ACTIVITY: Every line below that holds the string "mask" should be copied out.

DATA SHOWN:

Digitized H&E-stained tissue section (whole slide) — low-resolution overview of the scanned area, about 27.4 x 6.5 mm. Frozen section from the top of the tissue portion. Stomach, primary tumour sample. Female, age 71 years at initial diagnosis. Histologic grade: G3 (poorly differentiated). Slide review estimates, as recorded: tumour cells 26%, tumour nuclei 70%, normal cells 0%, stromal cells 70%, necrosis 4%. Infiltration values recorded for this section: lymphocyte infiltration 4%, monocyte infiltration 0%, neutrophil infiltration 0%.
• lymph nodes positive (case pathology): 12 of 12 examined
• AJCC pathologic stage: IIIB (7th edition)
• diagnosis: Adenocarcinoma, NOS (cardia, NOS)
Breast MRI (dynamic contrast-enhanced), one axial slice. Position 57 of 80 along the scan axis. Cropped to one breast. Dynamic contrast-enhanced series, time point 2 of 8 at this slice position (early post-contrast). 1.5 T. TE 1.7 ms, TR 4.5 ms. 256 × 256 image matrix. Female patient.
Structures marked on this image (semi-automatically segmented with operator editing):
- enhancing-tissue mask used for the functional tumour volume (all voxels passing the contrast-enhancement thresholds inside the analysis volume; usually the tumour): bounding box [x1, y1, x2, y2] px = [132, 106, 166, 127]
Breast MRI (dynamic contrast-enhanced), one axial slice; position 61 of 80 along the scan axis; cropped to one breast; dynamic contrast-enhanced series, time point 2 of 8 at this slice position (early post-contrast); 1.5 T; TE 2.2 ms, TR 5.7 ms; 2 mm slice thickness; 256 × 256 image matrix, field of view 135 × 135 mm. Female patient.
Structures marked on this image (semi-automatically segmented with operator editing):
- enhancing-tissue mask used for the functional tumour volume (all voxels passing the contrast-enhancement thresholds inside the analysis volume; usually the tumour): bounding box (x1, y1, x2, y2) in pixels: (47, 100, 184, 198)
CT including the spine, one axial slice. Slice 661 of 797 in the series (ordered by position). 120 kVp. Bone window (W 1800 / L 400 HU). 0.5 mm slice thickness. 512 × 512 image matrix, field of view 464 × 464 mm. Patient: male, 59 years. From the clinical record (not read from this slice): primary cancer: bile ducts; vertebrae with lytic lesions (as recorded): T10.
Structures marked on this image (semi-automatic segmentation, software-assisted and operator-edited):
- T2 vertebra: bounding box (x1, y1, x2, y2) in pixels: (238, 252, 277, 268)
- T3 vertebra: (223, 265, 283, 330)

FINISHED TASK:
- enhancing-tissue mask used for the functional tumour volume (all voxels passing the contrast-enhancement thresholds inside the analysis volume; usually the tumour): bounding box [x1, y1, x2, y2] px = [132, 106, 166, 127]
- enhancing-tissue mask used for the functional tumour volume (all voxels passing the contrast-enhancement thresholds inside the analysis volume; usually the tumour): bounding box (x1, y1, x2, y2) in pixels: (47, 100, 184, 198)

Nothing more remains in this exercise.